Wordle, BeReal and The Beautiful Game

Simplicity is in style these days. We’re decluttering our online lives with apps like BeReal and games like Wordle. If you want to simplify your sports-watching life, you should be watching soccer, argues Leo Kamin '25.

Wordle, BeReal and The Beautiful Game

2022 seems set to be the Year of Simplicity for our generation. Over the last couple months, we — who have never known anything other than digital abundance — seem to have slowly realized that scarcity might be better. Wordle has become a sensation not because it is the most enjoyable game to play, but because we can only play it a tantalizing single time a day. The French app BeReal has swept college campuses, hooking many on its promise of a less constant, less curated social media. Many people are flirting with a switch back to the flip phone — celebrities like University of Georgia quarterback Stetson Bennett IV and comedian Aziz Ansari have already pulled the trigger. After a few years of Airpod dominance, wired headphones are apparently now a fashion trend. Some of this is certainly just an aesthetic trend, but there does seem to be substance to our digital decluttering: we have discovered that even in the age of Big Tech, we are the owners of our own attention spans.

If you’re a sports fan who finds yourself drawn to any of these phenomena, chasing distilled and delayed dopamine hits over constant, shallow ones, I have another recommendation for you: start watching soccer.

I have long been and continue to be a big fan of American sports, but in recent years, I’ve found myself drawn more and more to the world of European soccer. I’m not alone. Soccer recently passed hockey to become the fourth-most popular sport to watch in the nation. With the World Cup coming to North America in 2026, it seems it won’t be long before it overtakes baseball — our “national pastime” — in third. I believe its increasing appeal is altogether not that different from the force that has drawn so many to Wordle and BeReal.

American sports are often the opposite of scarce. There are 162 games in an MLB season and 82 in the NBA and NHL, all compressed into a less-than-six-month period (this is not counting the playoffs). In the English Premier League, on the other hand, there are just 38 games and no postseason. Teams in the major European soccer leagues play just once, and on rare occasions, twice a week. (Though it may appear that the NFL has fewer games, with just 16, the season is much shorter, meaning the frequency is almost identical to that of the Premier League.)

On top of this, it is not only the number of games that matters, but the content of those games. For instance, an NFL team will typically score somewhere around five times per game, MLB teams often more than that, and NBA teams far more than that. The typical soccer game, on the other hand, sees something more like two to four goals.

This has often been the central American criticism of the game: not enough scoring. But that is like saying that BeReal does not allow enough posting. With so many fewer game-altering events, each shot, save, block, and cross is infused with so much more emotional weight. The excitement that comes from watching your Premier League team break a deadlock or score an equalizer is akin to the rush of a game-winner in basketball. Except that the average basketball team will have maybe one or two game-winners all season.

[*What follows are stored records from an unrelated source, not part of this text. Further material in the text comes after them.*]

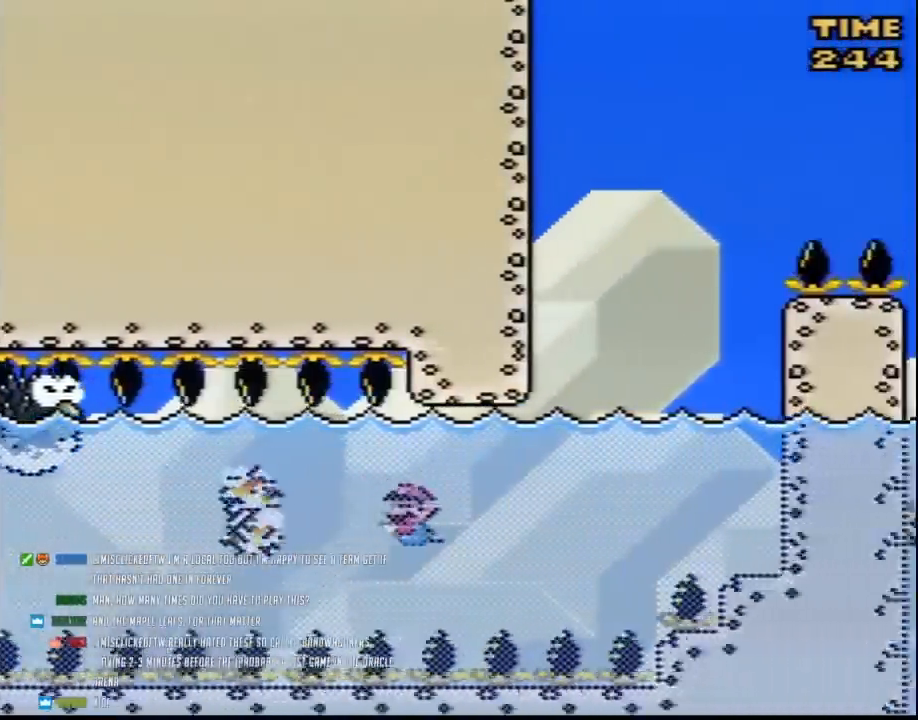
{"buttons": ["DPAD_LEFT"], "events": [[167, "DPAD_LEFT", "down"]]}
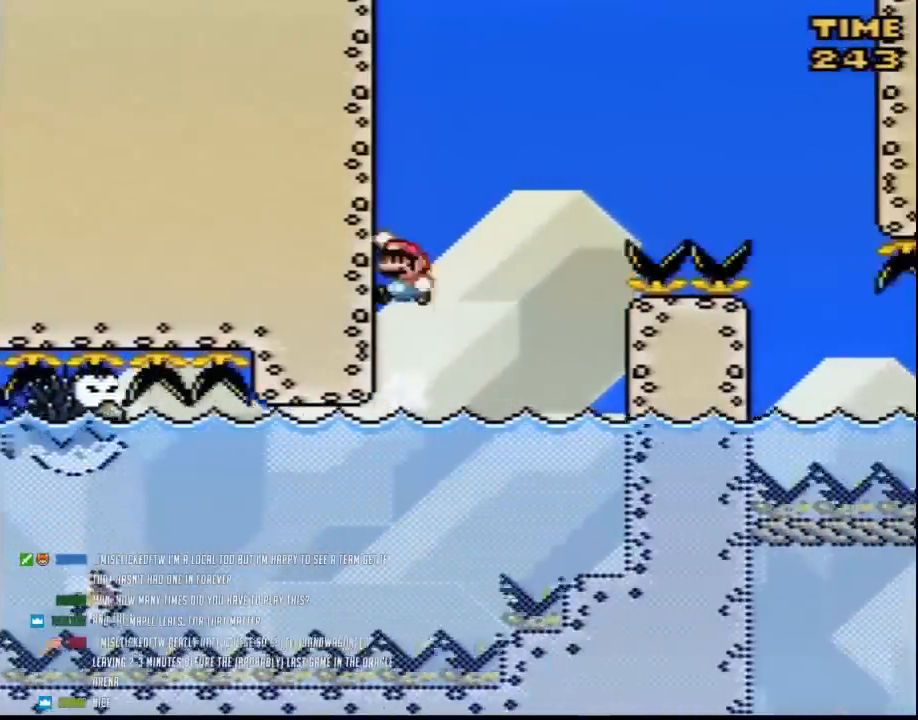
{"buttons": [], "events": [[133, "DPAD_LEFT", "up"]]}
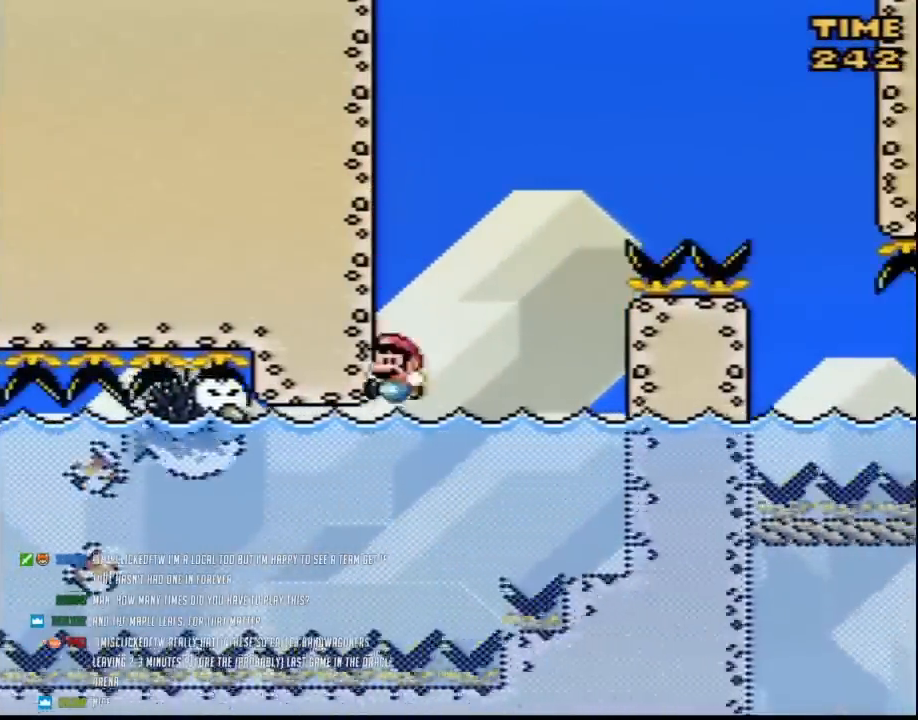
{"buttons": ["A", "DPAD_LEFT"], "events": [[167, "A", "down"], [167, "DPAD_LEFT", "down"]]}
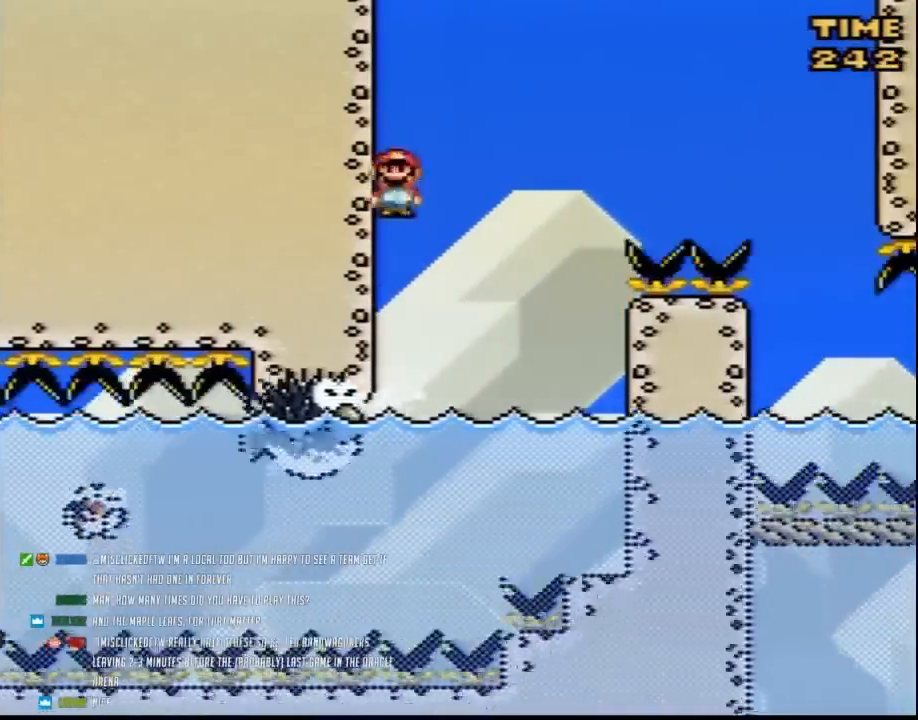
{"buttons": ["DPAD_RIGHT"], "events": [[150, "DPAD_LEFT", "up"], [183, "A", "up"], [300, "DPAD_RIGHT", "down"]]}
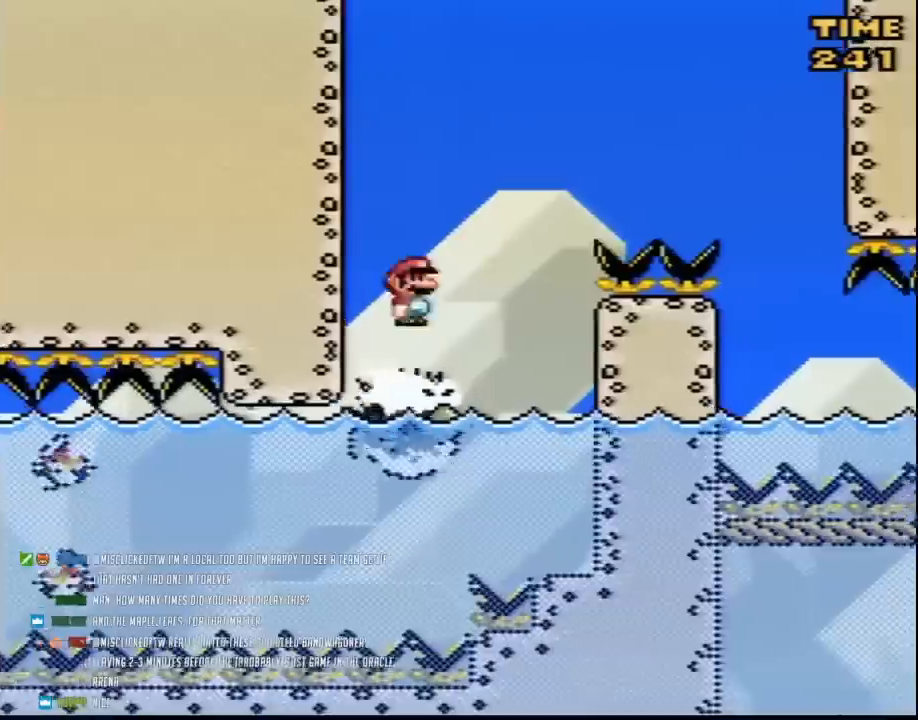
{"buttons": ["DPAD_RIGHT"], "events": []}
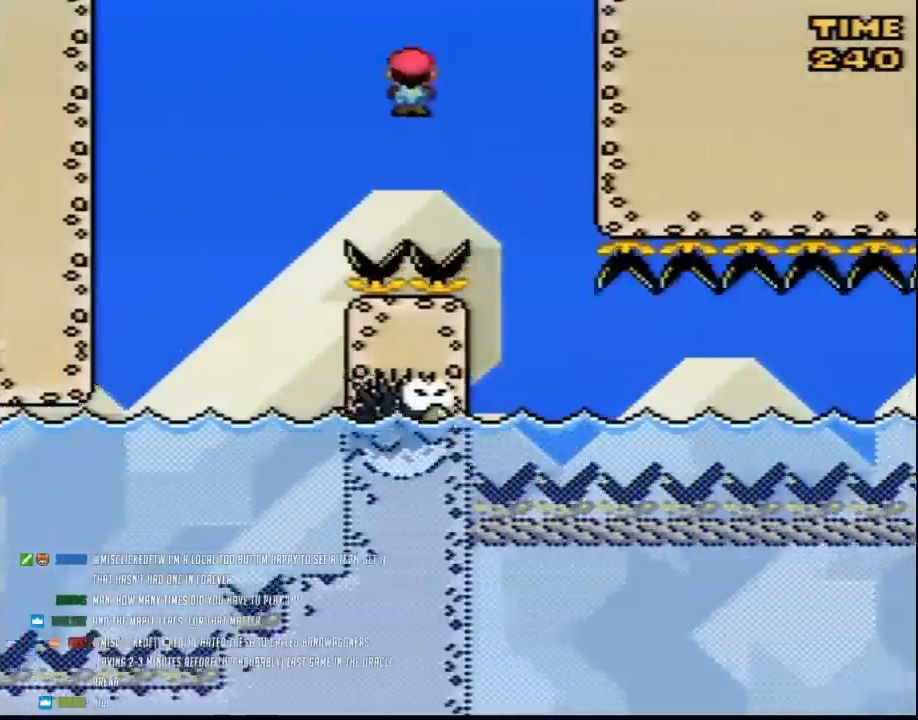
{"buttons": ["DPAD_RIGHT"], "events": [[133, "DPAD_RIGHT", "up"], [183, "DPAD_LEFT", "down"], [267, "DPAD_LEFT", "up"], [267, "DPAD_RIGHT", "down"]]}
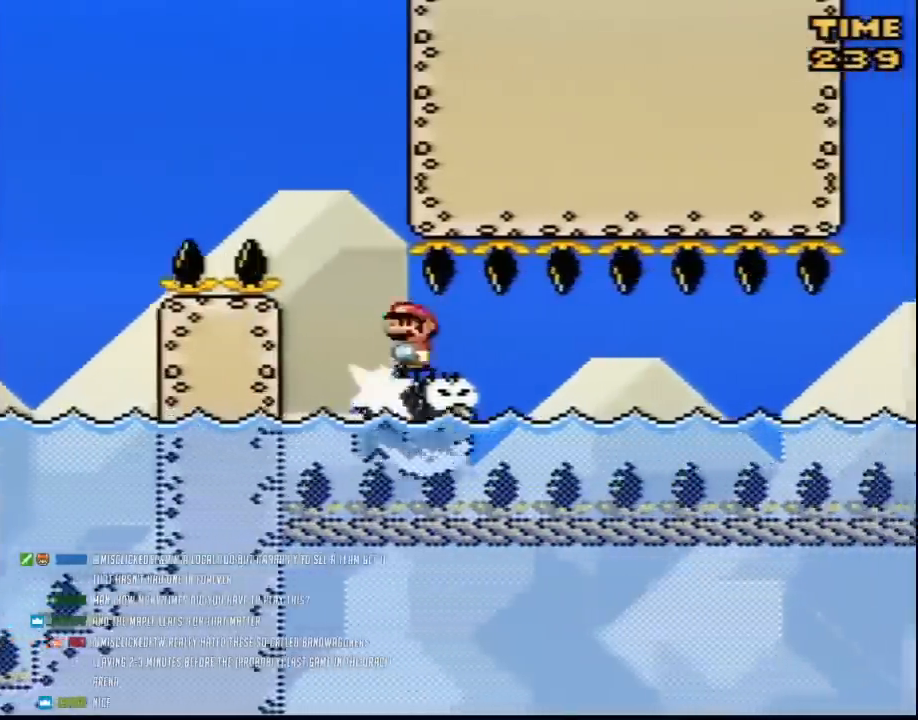
{"buttons": [], "events": [[50, "DPAD_RIGHT", "up"]]}
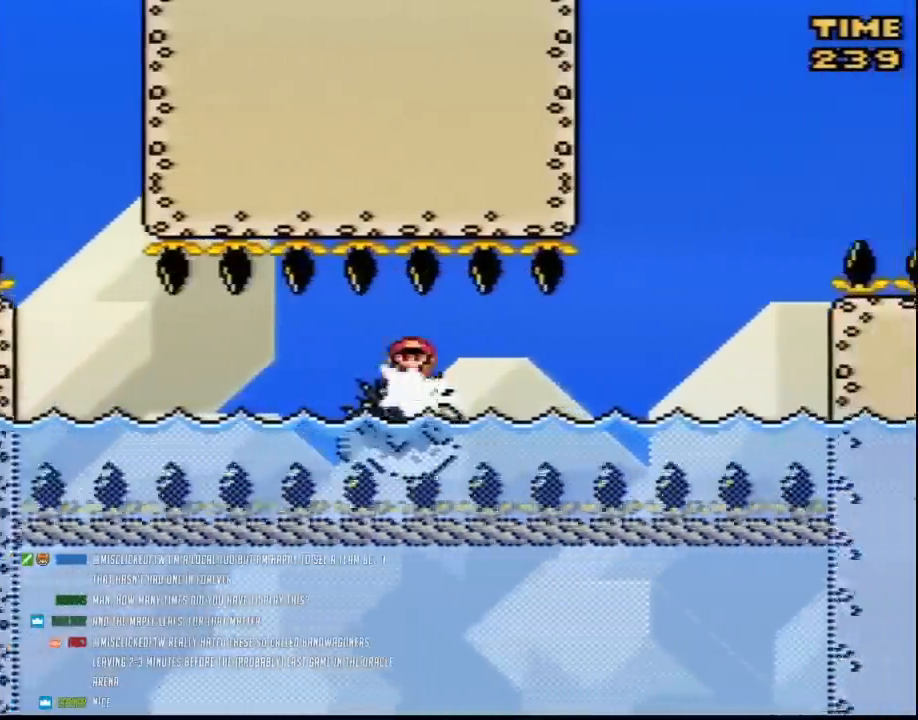
{"buttons": ["DPAD_LEFT"], "events": [[450, "DPAD_LEFT", "down"]]}
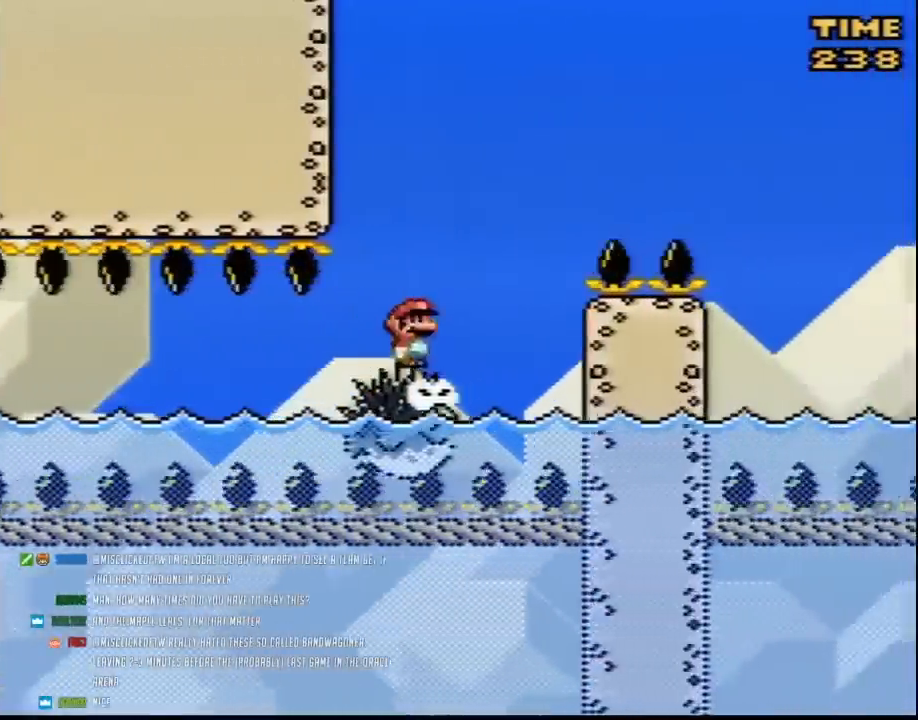
{"buttons": ["DPAD_RIGHT"], "events": [[50, "DPAD_LEFT", "up"], [50, "DPAD_RIGHT", "down"]]}
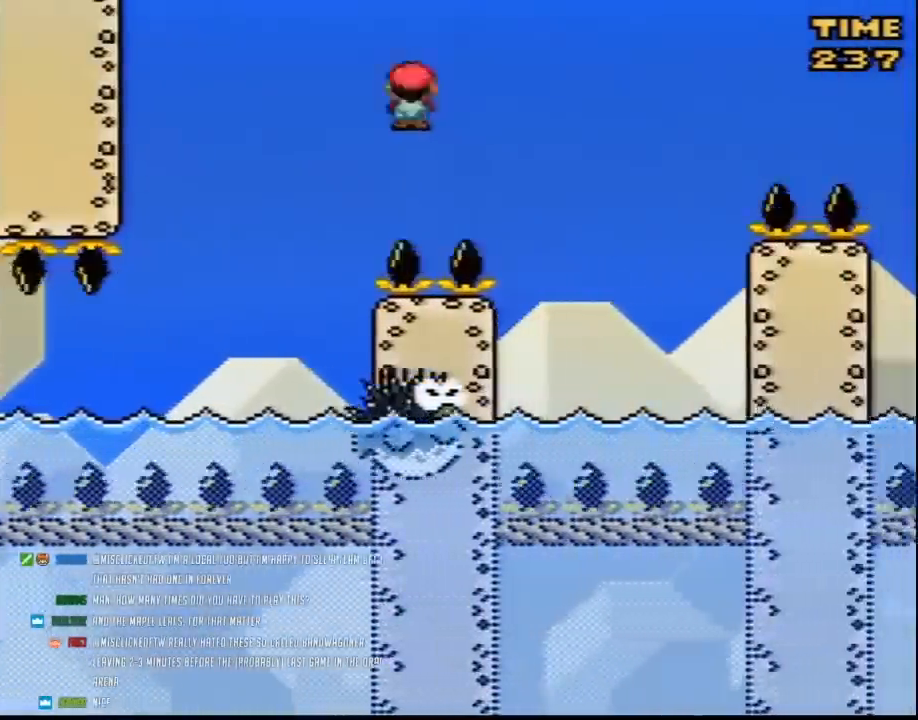
{"buttons": ["DPAD_RIGHT"], "events": [[333, "DPAD_LEFT", "down"], [333, "DPAD_RIGHT", "up"], [417, "DPAD_LEFT", "up"], [450, "DPAD_RIGHT", "down"]]}
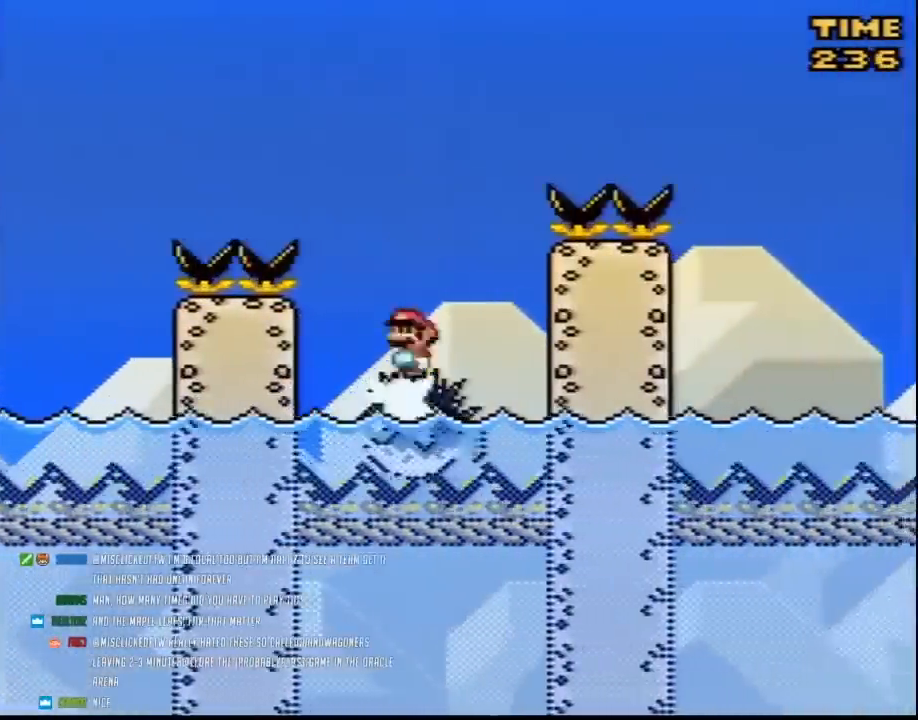
{"buttons": ["DPAD_RIGHT"], "events": []}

And I haven’t even mentioned the commercials. American sporting events have a commercial break every few minutes; the two 45-minute halves of a soccer game, though, are broadcast in their entirety without interruption. Soccer is very much a flip phone in a world of iPhones.

Understandably, though, many American fans have a hard time becoming invested in European soccer. This is often because they have no hometown team. But, in a sense, this is kind of freeing. Despondent New York Jets and Sacramento Kings fans, for instance, can get a taste of greatness by casting their lots with European giants like Manchester City or Paris Saint-Germain. Fandom is in the end an act of habit, not some kind of birthright. Repeated watching builds familiarity. When you invest your time, you start to root for some emotional return, in the form of wins and trophies. The big European soccer teams already have massive fan bases stretching to all corners of the world — they welcome newcomers.

Some good things are more good when they happen less often. I was reminded of this this past Saturday. I woke up and immediately completed the Wordle. My Premier League team, Liverpool, entered the morning in desperate need of a win and hoping that the league leaders, Manchester City, would lose. We went down by a goal at the start of the second half. When we equalized with a spectacular bicycle kick, I screamed. When we took the lead off an assist from our goalkeeper, I screamed louder. When, a few hours later, Tottenham Hotspur scored in the 98th minute (eight minutes after the game was supposed to end) to beat Man City, I couldn’t help but interrupt the meeting I was in. After each major goal, I exchanged a rush of all-caps texts with friends and family members. Only a few times in my life have I responded to a 3-pointer or touchdown with the same ferocity. With soccer, it seems to happen just about every week.